時間には実体がない。物質でもなくエネルギーでもなく、どこに存在するのか誰にも分からない。だが、時間が存在すると誰もが確信しているようで、生活や社会活動など人間が関係する行動に時間は密接に関わり、時には、決められた時間に合わせて行動を強いられるなど、時間は人間の行動や活動を支配しているかのようにも見える。
時間は測ることによって現れる(=意識される)。時間を測るためには何かの動き(運動)を必要とする。おそらく太古に人間は、日の出から日没までの太陽の動きを1区切りとして1日とした時間の感覚を持ったのだろう。それは太陽の動きによって時間を測ることである。日時計から水時計、さらに重りやゼンマイや振り子を動力とする時計が誕生し、現在ではクオーツ時計や太陽電池発電式時計などが一般化したが、何らかの動き(運動)によって測っていることは共通する。

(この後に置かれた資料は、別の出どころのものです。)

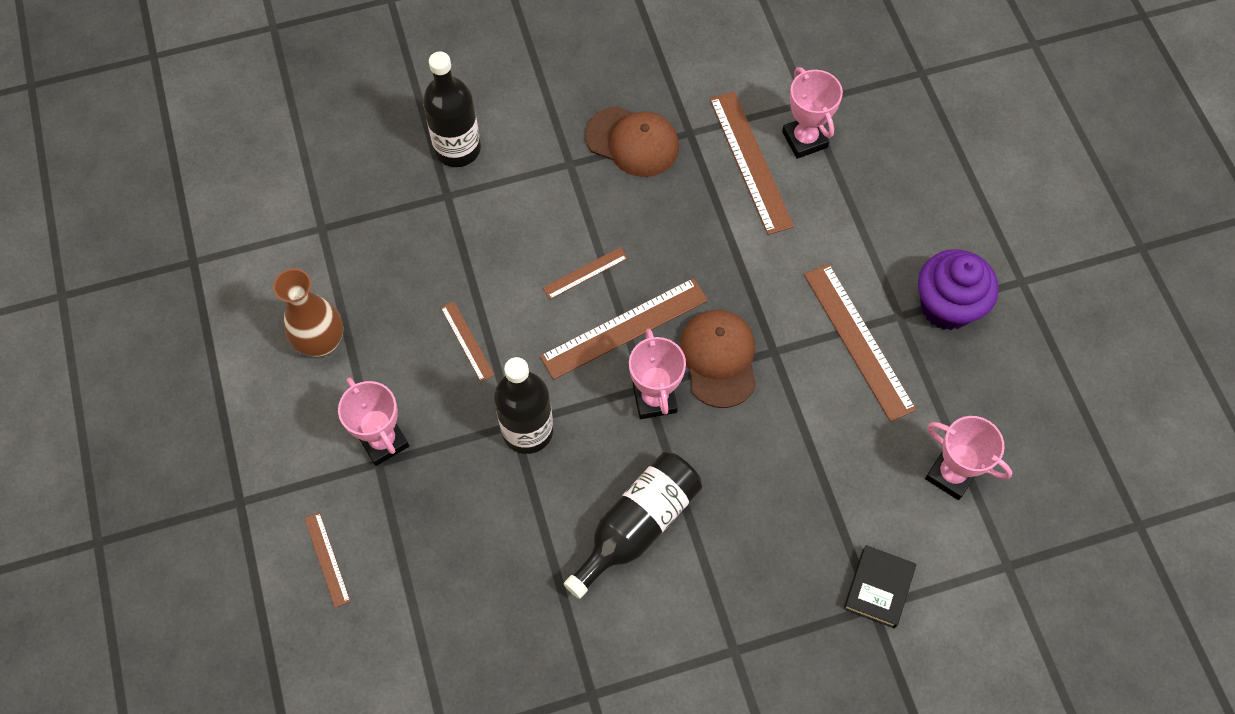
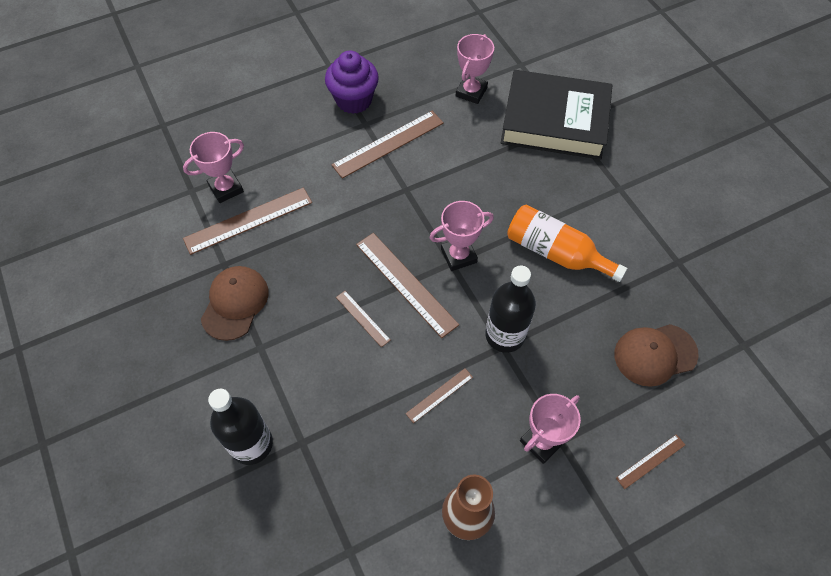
camera: 100 degrees left, 5 degrees down
(637, 526) = (556, 253): black bottle -> orange bottle
(719, 358) = (418, 220): brown cap -> brown cap (655, 354)
(878, 588) = (554, 121): black book -> black book, size x2.40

静止状態では時間を意識することは難しかったりするが、何かの動き(運動)があると時間の経過が意識され、時間の存在が現れる。真っ暗な部屋に閉じ込められて身動きできない人でも、空腹を感じたり眠ったり尿意を催したりと生命活動という体内の動き(運動)によって時間の経過を意識するだろう。体内時計は生命活動によって支えられる。
時間と速度の積が距離となるので空間の存在が現れる。距離を時間で割ると速度が現れ、距離を速度で割ると時間が現れる。空間と時間は密接に関係していて、空間に現れる何らかの動き(運動)を用いて測ることによって時間は可視化される。時間と動き(運動)は空間を構成する要素であり、空間を測定するための道具でもある。
長さや重さも実体がなく、人間が測ることによって現れる(=意識される)。長さや重さも、それに相当する何かが存在すると見なされるが、人間が測るまで長さも重さも現れない。時間も長さも重さも人間が単位を決め、人間が測ることによって存在が確認されるのであり、それらが人間の思考により生み出されたものであることを示す。
触れることも捕まえることも見ることもできない時間という何かを人間が意識したのは、この世界は動き(運動)に満ちているからだ。太陽や月や風や波や雨など自然現象だけではなく人生や社会の変化なども動き(運動)と見ると、この世界は常に動いて変化し続けていることになる。変化し続けることで世界は基本的な秩序を保っているとの発想もできそうだが、そうなると時間とその秩序形成の関係が気になってくる。
※時間を辞書は「①時の流れのある点から別の点までの時の長さ、②時の流れのある一点。時刻、③時間の単位。3600秒、④学校などで授業の単位として設けた一定の長さの時。時限、⑤[哲学]空間とともに世界を成立させる基本形式。出来事や意識の継起する流れとして意識され、過去・現在・未来の不可逆な方向を持つ、⑥[物理学]自然現象の経過を記述するための変数」などと解説する(大辞林)。